`auth.getPlayerInfo` does not automatically handle the `accessToken` of `header` after login

Question

`auth.getPlayerInfo` does not automatically handle the `accessToken` of `header` after login

ikexing-cn opened this issue 6 months ago · comments

Hello, when I use vapic.auth to authorize and then use getPlayerInfo, it does not require me to pass the Authorization in the header, and it also does not seem to automatically handle the accessToken obtained after logging in.

I need to manually implement a solution similar to the one below:

const parsedAuthResult = parseTokensFromUri(
  authResponse.response.parameters.uri
);

vapic.auth.getPlayerInfo({
  headers: {
    Authorization: `Bearer ${parsedAuthResult.accessToken}`,
  },
});

Is this the expected behavior? If not, could you consider changing the TS type so that users can have a clearer understanding of the current situation?

Tanishq Manuja · Answer 1 · Wed Jan 24 2024 14:08:15 GMT+0800 (China Standard Time)

Yes, It was a design choice to make the clients ( auth, local, and remote ) and their scoped variables inherently separate. So one can run only auth client without using a remote client at all.

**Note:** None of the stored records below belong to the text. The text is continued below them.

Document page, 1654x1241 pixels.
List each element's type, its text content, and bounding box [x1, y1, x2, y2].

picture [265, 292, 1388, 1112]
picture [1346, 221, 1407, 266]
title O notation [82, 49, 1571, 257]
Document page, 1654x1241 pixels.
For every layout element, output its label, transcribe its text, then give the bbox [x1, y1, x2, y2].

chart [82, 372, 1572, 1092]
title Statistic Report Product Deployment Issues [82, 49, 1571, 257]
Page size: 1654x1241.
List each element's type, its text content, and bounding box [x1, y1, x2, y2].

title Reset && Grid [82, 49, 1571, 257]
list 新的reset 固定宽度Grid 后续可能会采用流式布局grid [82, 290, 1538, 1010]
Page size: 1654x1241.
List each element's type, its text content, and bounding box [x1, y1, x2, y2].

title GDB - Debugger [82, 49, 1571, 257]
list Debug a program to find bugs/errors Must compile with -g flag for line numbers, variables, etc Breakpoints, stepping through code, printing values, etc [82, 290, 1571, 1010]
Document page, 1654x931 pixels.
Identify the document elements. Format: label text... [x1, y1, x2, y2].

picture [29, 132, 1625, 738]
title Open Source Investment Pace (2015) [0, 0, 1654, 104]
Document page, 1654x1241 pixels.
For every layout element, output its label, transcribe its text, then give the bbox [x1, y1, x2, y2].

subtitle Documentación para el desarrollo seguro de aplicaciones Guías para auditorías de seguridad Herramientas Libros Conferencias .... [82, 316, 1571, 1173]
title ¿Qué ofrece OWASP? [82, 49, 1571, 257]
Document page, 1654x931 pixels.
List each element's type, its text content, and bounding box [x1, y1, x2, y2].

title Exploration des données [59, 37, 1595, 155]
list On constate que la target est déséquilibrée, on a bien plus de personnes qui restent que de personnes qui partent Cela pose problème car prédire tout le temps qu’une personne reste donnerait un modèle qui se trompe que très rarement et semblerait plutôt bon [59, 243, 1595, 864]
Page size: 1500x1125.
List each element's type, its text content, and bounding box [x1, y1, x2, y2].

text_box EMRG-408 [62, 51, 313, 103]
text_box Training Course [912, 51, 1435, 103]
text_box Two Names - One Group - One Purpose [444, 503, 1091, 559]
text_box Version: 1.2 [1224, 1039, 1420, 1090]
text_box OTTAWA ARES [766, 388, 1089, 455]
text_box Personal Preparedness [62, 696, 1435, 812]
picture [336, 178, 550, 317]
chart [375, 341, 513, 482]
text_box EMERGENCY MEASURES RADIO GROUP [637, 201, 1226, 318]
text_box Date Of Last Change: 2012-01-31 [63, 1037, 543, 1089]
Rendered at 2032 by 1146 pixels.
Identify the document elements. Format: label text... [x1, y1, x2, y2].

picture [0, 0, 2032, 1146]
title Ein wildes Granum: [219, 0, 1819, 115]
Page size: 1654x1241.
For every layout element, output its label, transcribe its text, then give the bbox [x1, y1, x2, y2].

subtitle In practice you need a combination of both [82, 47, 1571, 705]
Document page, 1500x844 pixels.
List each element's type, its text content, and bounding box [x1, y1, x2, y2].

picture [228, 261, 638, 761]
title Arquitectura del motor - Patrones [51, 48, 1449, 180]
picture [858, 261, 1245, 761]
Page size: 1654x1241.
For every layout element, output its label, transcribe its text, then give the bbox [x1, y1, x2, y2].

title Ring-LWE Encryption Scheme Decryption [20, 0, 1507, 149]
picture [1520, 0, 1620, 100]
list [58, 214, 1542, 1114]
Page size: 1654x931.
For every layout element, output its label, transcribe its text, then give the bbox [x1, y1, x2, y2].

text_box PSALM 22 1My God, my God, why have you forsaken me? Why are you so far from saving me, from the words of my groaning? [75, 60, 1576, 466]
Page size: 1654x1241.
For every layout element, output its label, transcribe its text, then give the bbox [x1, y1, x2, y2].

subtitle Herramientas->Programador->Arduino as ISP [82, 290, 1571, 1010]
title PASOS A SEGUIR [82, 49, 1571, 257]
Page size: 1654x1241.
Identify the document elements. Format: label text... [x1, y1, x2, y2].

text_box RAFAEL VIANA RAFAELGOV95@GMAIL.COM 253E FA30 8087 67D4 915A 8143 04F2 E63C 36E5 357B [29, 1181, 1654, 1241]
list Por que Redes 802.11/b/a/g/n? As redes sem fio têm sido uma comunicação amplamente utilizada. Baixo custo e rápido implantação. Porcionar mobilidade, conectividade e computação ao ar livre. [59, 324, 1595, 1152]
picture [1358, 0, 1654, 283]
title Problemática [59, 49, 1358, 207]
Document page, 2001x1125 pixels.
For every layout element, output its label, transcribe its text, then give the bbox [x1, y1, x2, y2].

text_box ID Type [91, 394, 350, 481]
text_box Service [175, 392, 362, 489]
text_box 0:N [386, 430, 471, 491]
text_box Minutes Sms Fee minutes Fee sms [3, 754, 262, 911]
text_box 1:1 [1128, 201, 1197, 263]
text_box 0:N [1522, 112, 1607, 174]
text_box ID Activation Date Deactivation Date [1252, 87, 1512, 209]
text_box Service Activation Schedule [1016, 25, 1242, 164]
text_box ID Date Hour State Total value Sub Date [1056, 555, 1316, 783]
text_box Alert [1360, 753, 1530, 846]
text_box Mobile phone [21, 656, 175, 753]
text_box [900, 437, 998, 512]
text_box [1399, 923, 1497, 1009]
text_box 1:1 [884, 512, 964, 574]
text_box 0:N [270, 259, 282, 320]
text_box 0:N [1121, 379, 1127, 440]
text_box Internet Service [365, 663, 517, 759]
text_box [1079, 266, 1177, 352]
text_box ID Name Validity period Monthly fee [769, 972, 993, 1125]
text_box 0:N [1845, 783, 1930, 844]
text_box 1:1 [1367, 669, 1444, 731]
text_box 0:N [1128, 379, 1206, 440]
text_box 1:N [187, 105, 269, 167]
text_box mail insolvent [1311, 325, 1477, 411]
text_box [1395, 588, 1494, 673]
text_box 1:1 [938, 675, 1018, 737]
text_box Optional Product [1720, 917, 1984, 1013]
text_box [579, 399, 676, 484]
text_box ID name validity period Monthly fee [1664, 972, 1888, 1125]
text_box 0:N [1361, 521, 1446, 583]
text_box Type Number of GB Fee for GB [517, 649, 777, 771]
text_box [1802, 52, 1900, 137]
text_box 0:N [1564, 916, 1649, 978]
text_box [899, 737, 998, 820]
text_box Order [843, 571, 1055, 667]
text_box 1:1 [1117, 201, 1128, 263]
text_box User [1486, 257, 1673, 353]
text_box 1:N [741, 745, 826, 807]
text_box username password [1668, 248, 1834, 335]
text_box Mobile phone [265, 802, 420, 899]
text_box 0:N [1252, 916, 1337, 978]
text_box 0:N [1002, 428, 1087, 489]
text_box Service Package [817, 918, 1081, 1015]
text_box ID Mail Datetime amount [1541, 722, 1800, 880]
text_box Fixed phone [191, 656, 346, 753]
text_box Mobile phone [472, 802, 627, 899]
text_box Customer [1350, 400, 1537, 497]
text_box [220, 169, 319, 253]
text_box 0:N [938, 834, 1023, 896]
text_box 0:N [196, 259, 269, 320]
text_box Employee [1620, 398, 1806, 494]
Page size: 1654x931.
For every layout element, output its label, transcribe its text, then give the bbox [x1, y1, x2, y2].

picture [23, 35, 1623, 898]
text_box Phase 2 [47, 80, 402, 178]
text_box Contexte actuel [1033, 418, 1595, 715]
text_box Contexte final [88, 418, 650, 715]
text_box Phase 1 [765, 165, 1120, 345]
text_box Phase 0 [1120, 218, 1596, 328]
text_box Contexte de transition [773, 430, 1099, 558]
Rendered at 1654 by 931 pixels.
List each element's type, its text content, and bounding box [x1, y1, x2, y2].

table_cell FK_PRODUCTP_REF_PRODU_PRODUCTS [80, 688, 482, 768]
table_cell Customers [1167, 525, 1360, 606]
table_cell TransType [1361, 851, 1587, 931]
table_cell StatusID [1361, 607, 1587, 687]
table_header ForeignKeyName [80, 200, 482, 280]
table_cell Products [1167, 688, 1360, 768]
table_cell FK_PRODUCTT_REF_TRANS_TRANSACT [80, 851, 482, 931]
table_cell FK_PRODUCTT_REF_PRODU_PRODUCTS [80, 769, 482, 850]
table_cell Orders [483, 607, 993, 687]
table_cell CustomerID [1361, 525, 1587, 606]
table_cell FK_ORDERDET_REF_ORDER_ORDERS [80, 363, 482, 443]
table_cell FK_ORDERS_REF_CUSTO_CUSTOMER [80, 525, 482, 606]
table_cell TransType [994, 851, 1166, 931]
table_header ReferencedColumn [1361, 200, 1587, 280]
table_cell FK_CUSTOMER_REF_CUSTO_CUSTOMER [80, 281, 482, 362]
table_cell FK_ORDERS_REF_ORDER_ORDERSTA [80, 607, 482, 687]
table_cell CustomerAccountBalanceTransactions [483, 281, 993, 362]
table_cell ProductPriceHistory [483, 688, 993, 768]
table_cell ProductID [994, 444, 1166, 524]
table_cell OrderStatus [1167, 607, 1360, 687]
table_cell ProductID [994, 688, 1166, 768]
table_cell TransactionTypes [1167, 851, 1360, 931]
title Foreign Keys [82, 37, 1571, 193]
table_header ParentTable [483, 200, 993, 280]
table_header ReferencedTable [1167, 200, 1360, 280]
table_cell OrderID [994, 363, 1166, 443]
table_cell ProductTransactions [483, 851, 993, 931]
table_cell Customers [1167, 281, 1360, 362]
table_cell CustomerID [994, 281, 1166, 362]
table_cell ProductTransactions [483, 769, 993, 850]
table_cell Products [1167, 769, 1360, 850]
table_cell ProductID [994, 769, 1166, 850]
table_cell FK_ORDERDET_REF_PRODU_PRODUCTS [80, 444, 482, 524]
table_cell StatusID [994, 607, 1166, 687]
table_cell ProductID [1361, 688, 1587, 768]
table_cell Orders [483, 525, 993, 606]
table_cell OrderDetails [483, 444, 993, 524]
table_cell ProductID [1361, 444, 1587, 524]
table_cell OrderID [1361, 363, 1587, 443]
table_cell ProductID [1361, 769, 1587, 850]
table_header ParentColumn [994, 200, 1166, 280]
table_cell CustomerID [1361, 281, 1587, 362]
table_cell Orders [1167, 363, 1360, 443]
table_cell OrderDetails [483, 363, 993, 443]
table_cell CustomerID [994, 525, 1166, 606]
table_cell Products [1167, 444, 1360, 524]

I agree there should be some indication to the user about the headers, I will think more whether it should be docs or type definitions.

For now, If you are using remote api client you can do something like this

vapic.auth.getPlayerInfo({
  headers: {
    Authorization: getAccessTokenHeader(vapic.remote.options.accessToken),
  },
});

And if you are only using auth api client, then what you have already coded in fine.

How are you logging in btw, I can give info accordingly?

ikexing · Answer 2 · Wed Jan 24 2024 14:47:35 GMT+0800 (China Standard Time)

Thanks for your help, below is the code:

let authResponse;
if (mfcLogin) {
  authResponse =
    await vapic.auth.putMultiFactorAuthentication<ValorantAuthResponse>({
      data: {
        code: mfaCode,
        rememberDevice: remember,
        type: "multifactor",
      },
    });
  // retry logic
} else {
  authResponse = await vapic.auth.putAuthRequest<ValorantAuthResponse>({
    data: {
      remember,
      username,
      password,
      type: "auth",
      language: "en_US",
    },
  });
  // retry or check mfa logic
}

// finish login
const parsedAuthResult = parseTokensFromUri(
  authResponse.response.parameters.uri
);

vapic.auth.getPlayerInfo({
  headers: {
    Authorization: `Bearer ${parsedAuthResult.accessToken}`,
  },
});

From my understanding, using auth.getPlayerInfo in this context should eliminate the need for setting headers again.

Additionally, I'm curious about the auth.getCookieReauth, Is it necessary to handle cookies separately?

Tanishq Manuja · Answer 3 · Wed Jan 24 2024 15:49:41 GMT+0800 (China Standard Time)

If you're doing something custom with the cookies then you need to handle those.

Btw looks like you're trying to do MFA auth, is there a reason for not using inbuilt providers ?

provideAuth() or provideAuthAutoRegion() implements the same logic iirc.

ikexing · Answer 4 · Wed Jan 24 2024 16:00:59 GMT+0800 (China Standard Time)

Btw looks like you're trying to do MFA auth, is there a reason for not using inbuilt providers ?

I used legacy code that caused this issue. I manually implemented a simple code before discovering this library, and I will update it later.

About reauth, I noticed that the URL used for logging in is https://auth.riotgames.com/api/v1/authorization, while for reauth it's https://auth.riotgames.com/authorize.

According to the implementation I checked in the source code here, does this mean that I need to manually save the cookie?

Maybe I'm using it incorrectly, what do you think is the current best practice?

Tanishq Manuja · Answer 5 · Wed Jan 24 2024 16:07:09 GMT+0800 (China Standard Time)

Answering your other query, why it doesn't auto set headers ?

Reason: I prefer a more functional approach to the clients. That means it will not store any state internally, which is the client only depends on the inputs.

Benefit of the approach:

Two instances with the same input produces the same output always hence are predictable and testable.

Tanishq Manuja · Answer 6 · Wed Jan 24 2024 16:17:24 GMT+0800 (China Standard Time)

According to the implementation I checked in the source code here, does this mean that I need to manually save the cookie?

Maybe I'm using it incorrectly, what do you think is the current best practice?

Cookies need to be handled only if you need something like this:

your programs starts
does login using a couple of requests via username and password method
this is will generate two main cookies namely asid and ssid
your programs save cookies from auth api client to a file lets say cookies.json
fetches other stuff as usual - like mmr etc
program exits

your program starts again
read cookies from cookies.json
login using cookie reauth without sending username and password
fetched other stuff as usual - like mmr etc

ikexing · Answer 7 · Wed Jan 24 2024 16:24:00 GMT+0800 (China Standard Time)

Got it, thanks a lot for your help and patience!